Михаил Гуткин: Вам не обидно слышать, когда сегодня в России говорят, что «диссиденты во всем виноваты»? Многие говорят, что такие люди, как Вы, «раскачали эту советскую лодку» и привели к тому, что Владимир Путин назвал «величайшей катастрофой 20 века».

Павел Литвинов: Нет, мне не обидно... Мне приятно, что кто-то думает, что мы действительно эту лодку раскачали. Я думаю, что в этом не только наша заслуга. У меня нет жалости к гибели коммунизма. Но я могу сказать, что распад Советского Союза меня лично, как и Путина, не очень обрадовал. Я думаю, что если бы была возможность создать некое федеративное государство примерно в тех же границах, то это было бы совсем не так плохо, при условии, что это было бы демократическое государство. Но сейчас это – академический вопрос.

Распад Советского Союза был неизбежен. Балтийские страны всегда принадлежали к европейской традиции, а Средняя Азия глубоко укоренена в Азии. Я всегда это знал. Мой друг Андрей Амальрик написал об этом в своей книге («Просуществует ли Советский Союз до 1984 года?» - М.Г.). Мог сохраниться некий союз с Украиной и Белоруссией, но слишком много всего накопилось... Если это и катастрофа, то она была неизбежной и у нее нет виноватых.

Что касается диссидентов, то можно сказать, что мы не довели дело до конца и не смогли создать демократическую Россию. А то, что кто-то хочет найти виноватых в сегодняшних трудностях, это понятно: кто-то обвинит диссидентов, кто-то евреев, кто-то Путина, кто-то (Бориса – М.Г.) Ельцина, кто-то (Михаила – М.Г.) Горбачева. Виноватых много... Конечно, мне бы хотелось, что бы люди верили, что мы делали что-то хорошее и важное для России. Но, посмотрим.

Михаил Гуткин: Мне кажется, что абстрактные идеи свободы слова или соблюдения конституции и в то время в Советском Союзе, и сегодня в России, и, я подозреваю, здесь в Америке волнуют достаточно мало людей.

Павел Литвинов: Абстрактные идеи, наверное, правильно – хотя, я думаю, в Америке волнуют больше, чем в России. Но как только человеку кто-либо скажет, что он не может о чем-то говорить, они перестают быть абстрактными. Вот у нас пастор (Терри – М.Г.) Джоунс во Флориде сжег Коран, и тут же сенатор из Южной Каролины (республиканец Линдсей Грэм – М.Г.) напомнил, что «сейчас идет война» и не мешало бы этого попа ограничить. Действительно, из-за действий этого священника погибли люди в Афганистане. Но стоило сенатору попытаться его как-то ограничить, как масса людей стала писать в газеты, возмущаясь, как это сенатор может говорить такие вещи. Конечно, этому сумасшедшему пастору нужно напомнить о его ответственности, но на то и есть первая поправка. Как только людям начинают затыкать рот, они о ней тут же вспоминают. В Америке первая поправка – не абстракция.

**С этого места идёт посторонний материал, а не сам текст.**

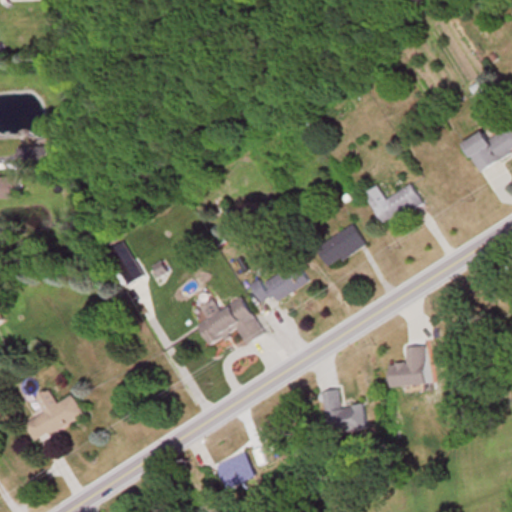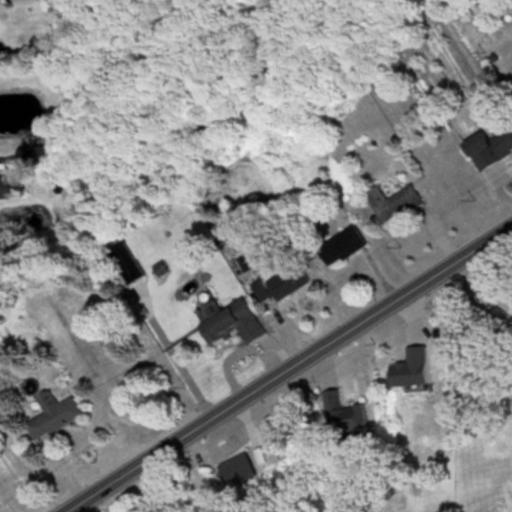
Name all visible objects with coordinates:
building: (491, 151)
building: (35, 158)
building: (10, 190)
building: (397, 205)
building: (344, 248)
building: (124, 257)
building: (284, 286)
building: (235, 325)
road: (287, 369)
building: (414, 371)
building: (347, 416)
building: (57, 417)
building: (240, 472)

Сегодня многие люди в России ведут блоги и пишут там умные, а чаще идиотские вещи. Это часть свободы. Если им скажут, что они не могут больше этого делать, я думаю, им это сильно не понравится. Не было ни одного успешного общества за последние сто лет, которое бы не двигалось в сторону расширения свободы слова.

Михаил Гуткин: Сегодня в России интернет остается самой свободной платформой для самовыражения. Эта платформа позволяет любому высказать свое мнение. Один мой знакомый американский писатель высказал такую мысль: когда писателя за его слово бросают в тюрьму – это признание его значимости. Но если каждый волен говорить и писать все, что угодно – слово уже ничего не значит.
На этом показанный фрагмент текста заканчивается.